Data items
_ _ _ _ _

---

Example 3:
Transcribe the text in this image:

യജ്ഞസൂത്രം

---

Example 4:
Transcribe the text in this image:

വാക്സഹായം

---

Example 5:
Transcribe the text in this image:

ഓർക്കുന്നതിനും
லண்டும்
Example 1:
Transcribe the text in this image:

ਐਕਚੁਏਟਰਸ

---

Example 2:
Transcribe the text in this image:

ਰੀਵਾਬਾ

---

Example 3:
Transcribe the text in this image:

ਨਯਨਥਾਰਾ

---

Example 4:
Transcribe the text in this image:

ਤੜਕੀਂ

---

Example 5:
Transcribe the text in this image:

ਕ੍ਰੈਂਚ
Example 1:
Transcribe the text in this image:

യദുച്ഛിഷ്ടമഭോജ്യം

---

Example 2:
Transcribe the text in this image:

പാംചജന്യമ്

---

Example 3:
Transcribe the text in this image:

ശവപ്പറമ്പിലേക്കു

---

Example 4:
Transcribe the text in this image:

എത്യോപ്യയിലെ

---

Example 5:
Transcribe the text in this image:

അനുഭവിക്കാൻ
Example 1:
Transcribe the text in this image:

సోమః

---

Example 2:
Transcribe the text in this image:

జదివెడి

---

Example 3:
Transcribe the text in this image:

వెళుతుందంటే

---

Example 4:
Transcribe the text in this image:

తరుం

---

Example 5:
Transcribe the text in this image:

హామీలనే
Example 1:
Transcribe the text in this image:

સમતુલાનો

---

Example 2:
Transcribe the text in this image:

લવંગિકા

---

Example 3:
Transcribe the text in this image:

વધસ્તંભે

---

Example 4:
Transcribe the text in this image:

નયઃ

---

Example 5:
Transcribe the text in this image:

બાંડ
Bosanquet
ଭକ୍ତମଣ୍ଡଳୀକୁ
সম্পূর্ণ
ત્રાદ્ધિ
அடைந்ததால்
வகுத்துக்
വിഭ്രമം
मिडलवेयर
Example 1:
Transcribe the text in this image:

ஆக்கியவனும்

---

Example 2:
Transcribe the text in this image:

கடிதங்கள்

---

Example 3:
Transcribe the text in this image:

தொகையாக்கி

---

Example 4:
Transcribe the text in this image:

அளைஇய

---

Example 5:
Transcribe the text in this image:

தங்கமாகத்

_ _ _ _ _

Copy every line of the listing above without changing a single character.

• Answer for the task
---

Example 3:
Transcribe the text in this image:

യജ്ഞസൂത്രം

---

Example 4:
Transcribe the text in this image:

വാക്സഹായം

---

Example 5:
Transcribe the text in this image:

ഓർക്കുന്നതിനും
லண்டும்
Example 1:
Transcribe the text in this image:

ਐਕਚੁਏਟਰਸ

---

Example 2:
Transcribe the text in this image:

ਰੀਵਾਬਾ

---

Example 3:
Transcribe the text in this image:

ਨਯਨਥਾਰਾ

---

Example 4:
Transcribe the text in this image:

ਤੜਕੀਂ

---

Example 5:
Transcribe the text in this image:

ਕ੍ਰੈਂਚ
Example 1:
Transcribe the text in this image:

യദുച്ഛിഷ്ടമഭോജ്യം

---

Example 2:
Transcribe the text in this image:

പാംചജന്യമ്

---

Example 3:
Transcribe the text in this image:

ശവപ്പറമ്പിലേക്കു

---

Example 4:
Transcribe the text in this image:

എത്യോപ്യയിലെ

---

Example 5:
Transcribe the text in this image:

അനുഭവിക്കാൻ
Example 1:
Transcribe the text in this image:

సోమః

---

Example 2:
Transcribe the text in this image:

జదివెడి

---

Example 3:
Transcribe the text in this image:

వెళుతుందంటే

---

Example 4:
Transcribe the text in this image:

తరుం

---

Example 5:
Transcribe the text in this image:

హామీలనే
Example 1:
Transcribe the text in this image:

સમતુલાનો

---

Example 2:
Transcribe the text in this image:

લવંગિકા

---

Example 3:
Transcribe the text in this image:

વધસ્તંભે

---

Example 4:
Transcribe the text in this image:

નયઃ

---

Example 5:
Transcribe the text in this image:

બાંડ
Bosanquet
ଭକ୍ତମଣ୍ଡଳୀକୁ
সম্পূর্ণ
ત્રાદ્ધિ
அடைந்ததால்
வகுத்துக்
വിഭ്രമം
मिडलवेयर
Example 1:
Transcribe the text in this image:

ஆக்கியவனும்

---

Example 2:
Transcribe the text in this image:

கடிதங்கள்

---

Example 3:
Transcribe the text in this image:

தொகையாக்கி

---

Example 4:
Transcribe the text in this image:

அளைஇய

---

Example 5:
Transcribe the text in this image:

தங்கமாகத்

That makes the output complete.